EXERCISE REQUIREMENTS
1. Reproduce the passage on the Silvermont processor word for word, starting with "The cache size" and going on through "is generally good.".
2. Go on with the passage on the Silvermont processor, picking up after its last sentence.

SOURCE PASSAGE
----------------------------------------

The cache size is reasonable: 32kB level-1 code, 24kB level-1 data, 1MB level-2. Cache latencies were 3 and 19 clock cycles in my measurements, and the cache performance is generally good.

The whole design seems well proportioned with reasonable capacities for a low-power chip in all stages of the pipeline - except for one very big bottleneck: the decoders. Simple instructions can decode at a rate of two instructions per clock cycle, but there are quite a lot of instructions that the decoders cannot handle so smoothly. Instructions that generate more than one micro-operation, as well as instructions with certain combinations of prefixes and escape codes, take four, six or even more clock cycles to decode. In many of my test cases I was unable to determine the latency and throughput of the execution units for certain instructions because the decoders were far behind the execution units. The designers have already removed the common bottleneck of instruction-length decoding by marking instruction boundaries in the code cache (a technique that Intel haven't used since the Pentium MMX seventeen years earlier). It should be possible to remove the unfortunate bottleneck in the decoders without sacrificing too much power consumption. Let's hope that Intel will have solved this problem in the next version of the Silvermont, as well as in the forthcoming Knights Landing coprocessor, which is rumored to be based on the Silvermont architecture.

----------------------------------------

DATA ROWS
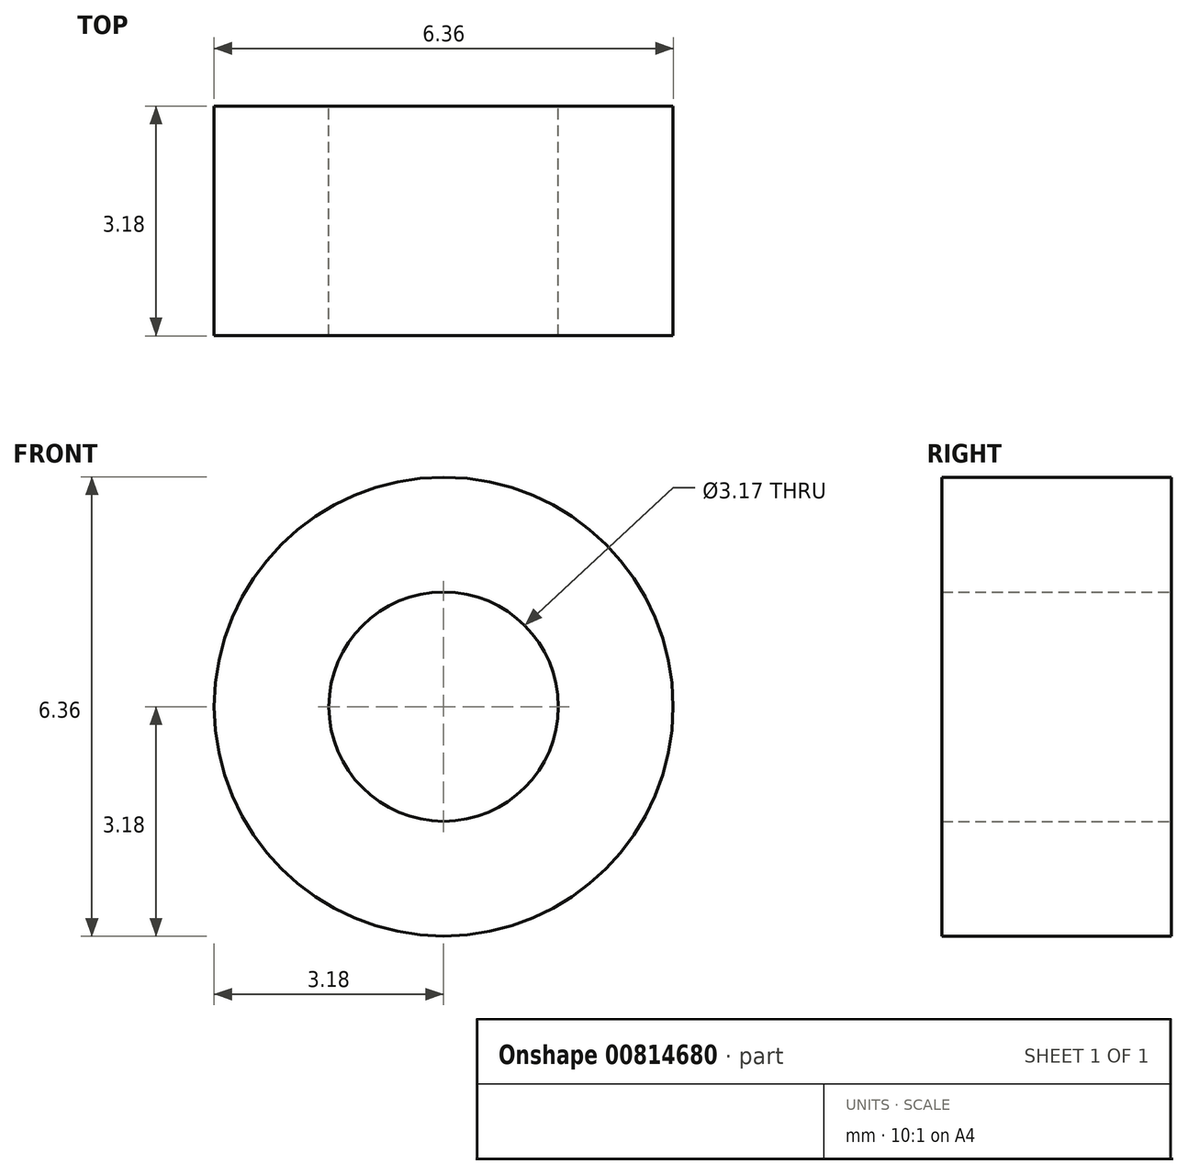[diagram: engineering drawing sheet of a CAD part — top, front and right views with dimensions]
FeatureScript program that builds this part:
annotation { "Feature Type Name" : "Feature", "Feature Type Description" : "" }
export const myFeature = defineFeature(function(context is Context, id is Id, definition is map)
    precondition{}
    {
        {
            var Q0;
            Q0=qCreatedBy(makeId("Front.planeOp"),FACE);
            var sketch = newSketch(context, id + "F0", { "sketchPlane" : qUnion([Q0])});
            skCircle(sketch, "E0", {"center": v(0, 0) * mm, "radius": 1.59 * mm});
            skCircle(sketch, "E1", {"center": v(0, 0) * mm, "radius": 3.18 * mm});
            skSolve(sketch);
        }
        {
            var Q0;
            Q0=makeQuery(id+"F0.imprint","IMPRINT",FACE,{"disambiguationData":[TD([[makeQuery(id+"F0.imprint","IMPRINT",EDGE,{"derivedFrom":sQuery(id+"F0.wireOp",EDGE,"E0")}),-1.0]])]});
            extrude(context, id + "F1", {"entities" : qUnion([Q0]), "depth" : 3.17 * mm, "offsetDistance" : 25.4 * mm});
        }
    });
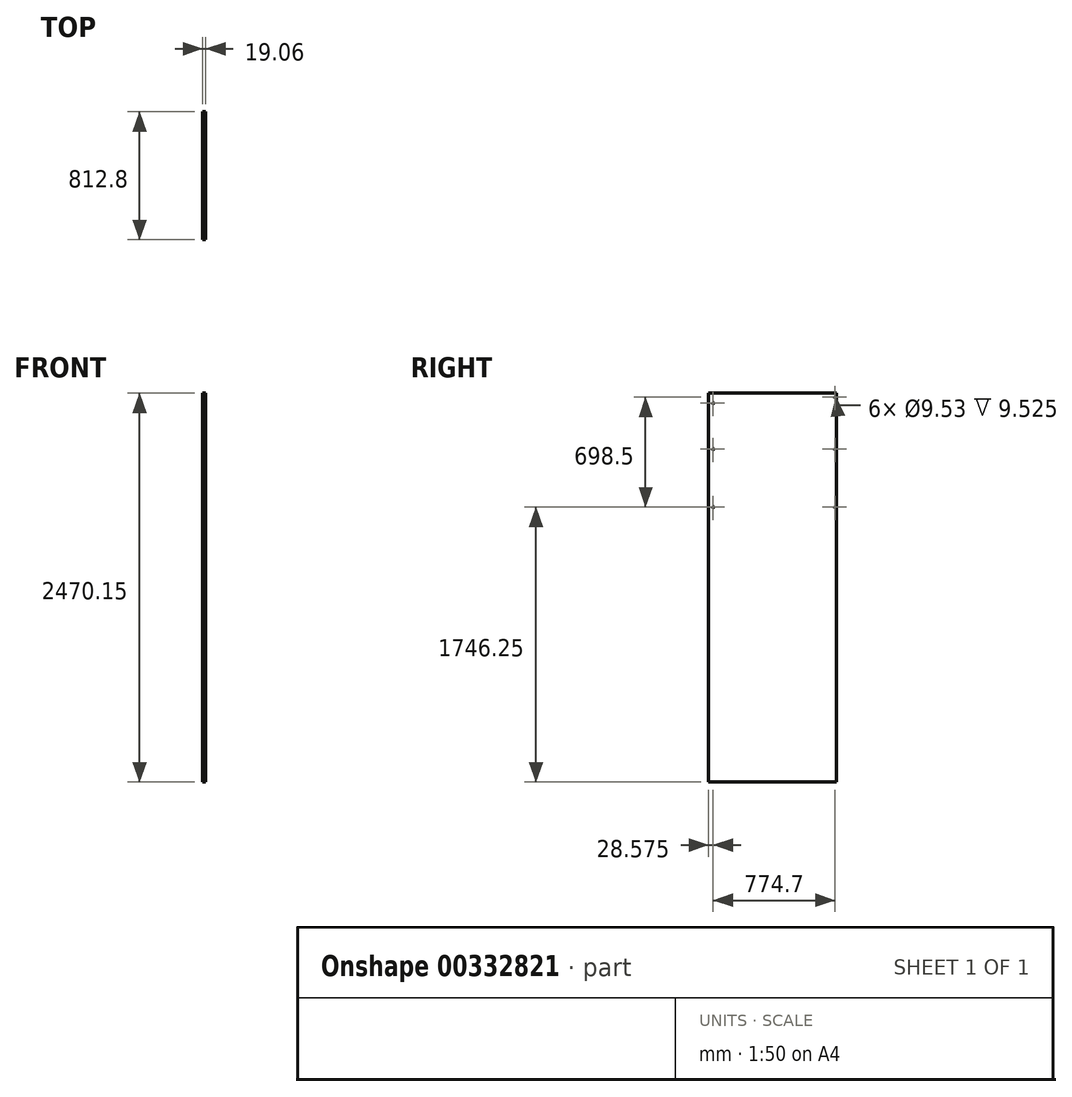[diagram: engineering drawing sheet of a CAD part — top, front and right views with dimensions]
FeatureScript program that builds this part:
annotation { "Feature Type Name" : "Feature", "Feature Type Description" : "" }
export const myFeature = defineFeature(function(context is Context, id is Id, definition is map)
    precondition{}
    {
        {
            var Q0;
            Q0=qCreatedBy(makeId("Right.planeOp"),FACE);
            var sketch = newSketch(context, id + "F0", { "sketchPlane" : qUnion([Q0])});
            skLineSegment(sketch, "E0.bottom", {"start": v(0, 0) * mm, "end": v(-812.8, 0) * mm});
            skLineSegment(sketch, "E0.top", {"start": v(0, 2470.15) * mm, "end": v(-812.8, 2470.15) * mm});
            skLineSegment(sketch, "E0.left", {"start": v(0, 0) * mm, "end": v(0, 2470.15) * mm});
            skLineSegment(sketch, "E0.right", {"start": v(-812.8, 0) * mm, "end": v(-812.8, 2470.15) * mm});
            skSolve(sketch);
        }
        {
            var Q0;
            Q0=qSketchRegion(id+"F0",true);
            extrude(context, id + "F1", {"entities" : qUnion([Q0]), "endBound" : BoundingType.SYMMETRIC, "depth" : 19.05 * mm});
        }
        {
            var Q0;
            Q0=qCreatedBy(makeId("Right.planeOp"),FACE);
            var sketch = newSketch(context, id + "F2", { "sketchPlane" : qUnion([Q0])});
            skCircle(sketch, "E1", {"center": v(-784.23, 2114.55) * mm, "radius": 4.76 * mm});
            skCircle(sketch, "E2", {"center": v(-784.23, 2406.65) * mm, "radius": 4.76 * mm});
            skCircle(sketch, "E3", {"center": v(-9.53, 2444.75) * mm, "radius": 4.76 * mm});
            skCircle(sketch, "E4", {"center": v(-9.53, 2114.55) * mm, "radius": 4.76 * mm});
            skCircle(sketch, "E5", {"center": v(-784.23, 1746.25) * mm, "radius": 4.76 * mm});
            skCircle(sketch, "E6", {"center": v(-9.53, 1746.25) * mm, "radius": 4.76 * mm});
            skSolve(sketch);
        }
        {
            var Q0;
            Q0=qSketchRegion(id+"F2",true);
            extrude(context, id + "F3", {"entities" : qUnion([Q0]), "operationType" : NewBodyOperationType.REMOVE, "depth" : 19.05 * mm});
        }
    });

----------------------------------------

REPLIES
1.
The cache size is reasonable: 32kB level-1 code, 24kB level-1 data, 1MB level-2. Cache latencies were 3 and 19 clock cycles in my measurements, and the cache performance is generally good.

2.
Other news in my manuals include calling conventions for the forthcoming AVX512 instruction set, and an update on how to circumvent Intel's CPU dispatcher for Intel compiler version 14.

   
Optimization manuals updated - Silvermont test
Author: Tacit Murky Date: 2014-08-11 07:33
Hi, Agner.
You've mentioned, that there's only one L1D cache access port, which can be a serious bottleneck. However, according to your timing table, "ADD m,r" instruction is fully pipelined, that can only be explained by 2 ports (read+write) working simultaneously. AIDA64's InstLat readout supports this -- see instlatx64.atw.hu for "Bay Trail" or "Avoton" cores. Moreover, unaligned reads and even writes (up to 16 B) are pipelined as well. What are your results for unaligned accesses?

Descriptions of "partial OoO" and other things are here: www.realworldtech.com/silvermont/ . Kanter usually gets such info directly from design team.

   
Optimization manuals updated - Silvermont test
Author: Agner Date: 2014-08-13 05:23
You are right. Thank you.

There is no penalty for unaligned read or write unless a cache line boundary is crossed.

   
Conditional operation
Author: Just_Coder Date: 2014-09-20 17:28
When do you think Intel could add conditional operation prefix (if ever) ? It is rather surprising and stupid that they did not do it yet - it would solve a lot of problems with optimized branching.
   
Conditional operation
Author: Agner Date: 2014-09-21 01:34
Just_Coder wrote:
When do you think Intel could add conditional operation prefix?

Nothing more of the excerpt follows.